Observers often confuse as intellectual counter-spaces the many high-profile research centres that have popped up at well-founded post-colonial universities since the 1990s.

Universities are not just being clever about the checklist of things that they need to have to gain a good international reputation; there is a pathological need to possess in form (but as it often works out, not truly in content) the things that validate universities in the eyes of the West, as the radical young Nigerian sociologist Dr Omafume Onoge testified before a judicial enquiry after the Nigerian police fired on students at the University of Ibadan on 1 February 1971, killing one.

The term used at the court was ‘sub-colonial’ to describe a former colonial university that was not geared to serving the needs of indigenous society but continued to operate according to the old colonial template.

This remains the case in much of Africa and South and Southeast Asia today. Universities cloak themselves with high profile links with elite institutions elsewhere, by creating nominal centres for critical thought, often bringing in internationally famous academicians.

This game is about pretending to encourage critical thinking only to win higher ratings in international university rankings. The illusion of critical thought afforded by the existence of high-profile research centres masks the reality of a very regulated, closely monitored and highly risky intellectual commons.

These appendages usually succumb to the colonial mode of university education like the rest of the institution and the famous personages they import flee.
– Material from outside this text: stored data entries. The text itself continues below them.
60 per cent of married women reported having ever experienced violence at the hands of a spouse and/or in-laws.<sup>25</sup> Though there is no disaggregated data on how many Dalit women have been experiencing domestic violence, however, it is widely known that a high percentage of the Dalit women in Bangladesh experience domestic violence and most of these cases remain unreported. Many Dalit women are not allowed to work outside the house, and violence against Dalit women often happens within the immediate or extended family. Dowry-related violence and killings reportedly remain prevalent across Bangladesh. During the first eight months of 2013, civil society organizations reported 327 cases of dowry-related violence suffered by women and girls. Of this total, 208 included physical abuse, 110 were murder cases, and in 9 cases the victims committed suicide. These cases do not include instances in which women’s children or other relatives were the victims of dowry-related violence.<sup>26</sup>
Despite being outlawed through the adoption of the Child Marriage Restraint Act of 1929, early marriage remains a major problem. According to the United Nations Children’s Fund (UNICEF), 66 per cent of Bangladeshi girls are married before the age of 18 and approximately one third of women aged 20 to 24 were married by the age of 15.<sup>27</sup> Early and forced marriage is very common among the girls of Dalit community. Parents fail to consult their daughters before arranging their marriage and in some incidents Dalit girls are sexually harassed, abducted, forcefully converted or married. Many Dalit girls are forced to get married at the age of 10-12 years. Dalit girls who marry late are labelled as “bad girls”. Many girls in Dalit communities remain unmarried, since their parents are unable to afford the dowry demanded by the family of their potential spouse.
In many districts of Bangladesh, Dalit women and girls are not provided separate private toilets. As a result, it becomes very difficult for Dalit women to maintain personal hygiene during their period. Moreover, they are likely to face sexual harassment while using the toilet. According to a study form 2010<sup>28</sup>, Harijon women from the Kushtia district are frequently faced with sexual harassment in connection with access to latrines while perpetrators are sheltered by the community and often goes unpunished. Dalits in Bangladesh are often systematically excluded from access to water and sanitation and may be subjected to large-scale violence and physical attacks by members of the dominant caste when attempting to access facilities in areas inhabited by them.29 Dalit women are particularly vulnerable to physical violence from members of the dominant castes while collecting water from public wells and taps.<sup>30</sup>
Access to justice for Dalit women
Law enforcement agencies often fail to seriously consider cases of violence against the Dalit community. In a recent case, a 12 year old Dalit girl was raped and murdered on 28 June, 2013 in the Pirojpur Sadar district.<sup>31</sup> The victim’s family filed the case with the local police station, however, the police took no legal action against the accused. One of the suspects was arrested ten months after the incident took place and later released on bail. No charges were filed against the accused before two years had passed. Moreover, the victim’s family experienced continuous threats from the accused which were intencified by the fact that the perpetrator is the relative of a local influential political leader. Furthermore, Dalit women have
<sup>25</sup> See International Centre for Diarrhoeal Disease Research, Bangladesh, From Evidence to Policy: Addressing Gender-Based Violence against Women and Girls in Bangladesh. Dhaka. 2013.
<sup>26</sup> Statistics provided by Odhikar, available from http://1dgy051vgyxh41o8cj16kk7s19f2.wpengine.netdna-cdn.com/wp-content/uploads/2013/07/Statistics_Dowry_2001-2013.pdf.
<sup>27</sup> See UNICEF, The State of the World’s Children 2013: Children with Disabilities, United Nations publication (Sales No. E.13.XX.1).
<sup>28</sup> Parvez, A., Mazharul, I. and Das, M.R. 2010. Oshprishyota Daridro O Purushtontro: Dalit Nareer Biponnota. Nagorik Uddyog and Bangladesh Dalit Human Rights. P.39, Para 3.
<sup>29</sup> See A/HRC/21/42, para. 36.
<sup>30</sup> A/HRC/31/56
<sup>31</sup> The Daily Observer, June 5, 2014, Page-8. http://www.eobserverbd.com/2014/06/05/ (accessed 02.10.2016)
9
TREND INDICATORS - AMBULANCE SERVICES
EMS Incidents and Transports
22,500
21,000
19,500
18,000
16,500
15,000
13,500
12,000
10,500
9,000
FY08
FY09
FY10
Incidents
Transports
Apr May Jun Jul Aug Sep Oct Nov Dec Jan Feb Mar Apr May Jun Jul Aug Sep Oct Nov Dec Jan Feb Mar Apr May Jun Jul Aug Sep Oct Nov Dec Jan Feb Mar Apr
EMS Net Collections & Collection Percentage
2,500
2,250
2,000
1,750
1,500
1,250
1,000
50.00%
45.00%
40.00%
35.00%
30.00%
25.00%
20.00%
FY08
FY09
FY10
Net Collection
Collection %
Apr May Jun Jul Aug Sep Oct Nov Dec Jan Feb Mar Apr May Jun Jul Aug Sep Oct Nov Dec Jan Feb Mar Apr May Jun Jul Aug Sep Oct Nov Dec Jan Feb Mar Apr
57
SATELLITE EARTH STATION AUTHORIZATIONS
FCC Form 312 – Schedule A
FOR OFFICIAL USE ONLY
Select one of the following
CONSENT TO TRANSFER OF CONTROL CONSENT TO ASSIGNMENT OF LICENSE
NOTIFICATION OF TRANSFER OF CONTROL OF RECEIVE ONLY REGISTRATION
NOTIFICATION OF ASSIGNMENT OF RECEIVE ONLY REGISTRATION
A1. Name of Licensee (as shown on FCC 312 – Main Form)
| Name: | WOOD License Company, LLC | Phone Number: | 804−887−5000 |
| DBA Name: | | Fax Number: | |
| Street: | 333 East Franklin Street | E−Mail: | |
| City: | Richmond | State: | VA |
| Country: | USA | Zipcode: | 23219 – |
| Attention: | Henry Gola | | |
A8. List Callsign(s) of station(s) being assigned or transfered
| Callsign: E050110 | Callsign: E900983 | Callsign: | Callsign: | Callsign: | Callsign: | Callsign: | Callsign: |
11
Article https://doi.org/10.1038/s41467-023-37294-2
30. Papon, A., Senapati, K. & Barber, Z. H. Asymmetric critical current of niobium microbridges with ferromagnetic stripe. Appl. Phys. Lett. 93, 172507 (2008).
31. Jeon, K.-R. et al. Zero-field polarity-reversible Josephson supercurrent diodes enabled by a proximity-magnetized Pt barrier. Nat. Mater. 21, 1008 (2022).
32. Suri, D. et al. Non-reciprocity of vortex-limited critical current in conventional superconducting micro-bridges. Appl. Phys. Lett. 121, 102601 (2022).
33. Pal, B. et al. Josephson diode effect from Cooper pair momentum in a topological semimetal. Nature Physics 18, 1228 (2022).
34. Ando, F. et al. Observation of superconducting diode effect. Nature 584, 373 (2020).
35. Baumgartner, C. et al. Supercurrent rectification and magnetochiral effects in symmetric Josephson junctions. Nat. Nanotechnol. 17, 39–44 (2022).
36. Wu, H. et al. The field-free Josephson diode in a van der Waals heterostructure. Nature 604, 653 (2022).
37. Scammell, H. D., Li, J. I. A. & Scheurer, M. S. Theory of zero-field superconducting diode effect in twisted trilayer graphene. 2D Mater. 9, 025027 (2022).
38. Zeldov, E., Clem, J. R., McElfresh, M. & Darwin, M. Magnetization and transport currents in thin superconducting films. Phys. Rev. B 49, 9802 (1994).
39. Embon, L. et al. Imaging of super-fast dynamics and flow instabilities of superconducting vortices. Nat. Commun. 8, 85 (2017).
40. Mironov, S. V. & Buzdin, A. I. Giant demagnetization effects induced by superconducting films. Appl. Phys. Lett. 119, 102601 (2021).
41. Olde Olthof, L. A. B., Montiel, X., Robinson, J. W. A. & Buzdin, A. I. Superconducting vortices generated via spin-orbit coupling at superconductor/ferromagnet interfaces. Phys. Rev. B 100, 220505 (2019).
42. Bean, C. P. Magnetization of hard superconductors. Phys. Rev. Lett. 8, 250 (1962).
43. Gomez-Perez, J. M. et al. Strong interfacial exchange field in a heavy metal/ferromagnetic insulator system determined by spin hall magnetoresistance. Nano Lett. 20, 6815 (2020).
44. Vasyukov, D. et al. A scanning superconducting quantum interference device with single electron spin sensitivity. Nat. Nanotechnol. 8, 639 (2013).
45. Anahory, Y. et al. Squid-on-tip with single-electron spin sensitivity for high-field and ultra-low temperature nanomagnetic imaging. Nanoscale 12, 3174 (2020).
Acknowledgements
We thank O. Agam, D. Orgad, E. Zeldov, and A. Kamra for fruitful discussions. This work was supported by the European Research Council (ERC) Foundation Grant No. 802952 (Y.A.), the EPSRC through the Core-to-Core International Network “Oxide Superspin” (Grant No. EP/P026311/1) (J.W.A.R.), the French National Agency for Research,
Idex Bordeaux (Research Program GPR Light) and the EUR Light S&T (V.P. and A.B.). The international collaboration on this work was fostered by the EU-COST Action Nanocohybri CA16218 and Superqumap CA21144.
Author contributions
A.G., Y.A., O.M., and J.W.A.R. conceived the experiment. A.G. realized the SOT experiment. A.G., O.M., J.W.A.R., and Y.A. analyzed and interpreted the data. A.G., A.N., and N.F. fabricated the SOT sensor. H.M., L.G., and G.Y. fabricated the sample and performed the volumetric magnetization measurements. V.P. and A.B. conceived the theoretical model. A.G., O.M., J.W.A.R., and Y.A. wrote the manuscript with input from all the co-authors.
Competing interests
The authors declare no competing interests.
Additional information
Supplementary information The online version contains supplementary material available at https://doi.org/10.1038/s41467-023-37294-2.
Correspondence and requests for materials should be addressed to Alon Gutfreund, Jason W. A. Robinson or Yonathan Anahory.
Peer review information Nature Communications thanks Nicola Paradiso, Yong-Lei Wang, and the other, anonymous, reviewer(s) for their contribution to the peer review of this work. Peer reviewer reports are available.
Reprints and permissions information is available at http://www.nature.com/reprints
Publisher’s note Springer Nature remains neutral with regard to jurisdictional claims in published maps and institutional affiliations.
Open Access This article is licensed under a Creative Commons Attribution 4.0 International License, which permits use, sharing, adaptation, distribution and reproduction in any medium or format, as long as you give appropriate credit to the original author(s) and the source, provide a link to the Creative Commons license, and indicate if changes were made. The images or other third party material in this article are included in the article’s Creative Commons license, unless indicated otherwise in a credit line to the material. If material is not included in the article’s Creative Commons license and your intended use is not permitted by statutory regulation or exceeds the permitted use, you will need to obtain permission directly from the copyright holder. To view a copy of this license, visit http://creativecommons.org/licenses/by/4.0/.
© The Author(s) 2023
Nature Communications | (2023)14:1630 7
This closing up of genuine intellectual counter-spaces marks the critical moment when universities go from saying this is what the state wishes to teach you, to this is what the state limits your understanding to be.

Worryingly, this appears to be the trend for some time into the future and there is little that can be done beyond helping students and academics in post-colonial universities defend their intellectual counter-spaces by providing, even just virtually, intellectual lifelines that reach over the invisible shields of the authoritarian-minded ‘stakeholders’.

Michael W Charney is professor of Asian and military history at SOAS, University of London, United Kingdom.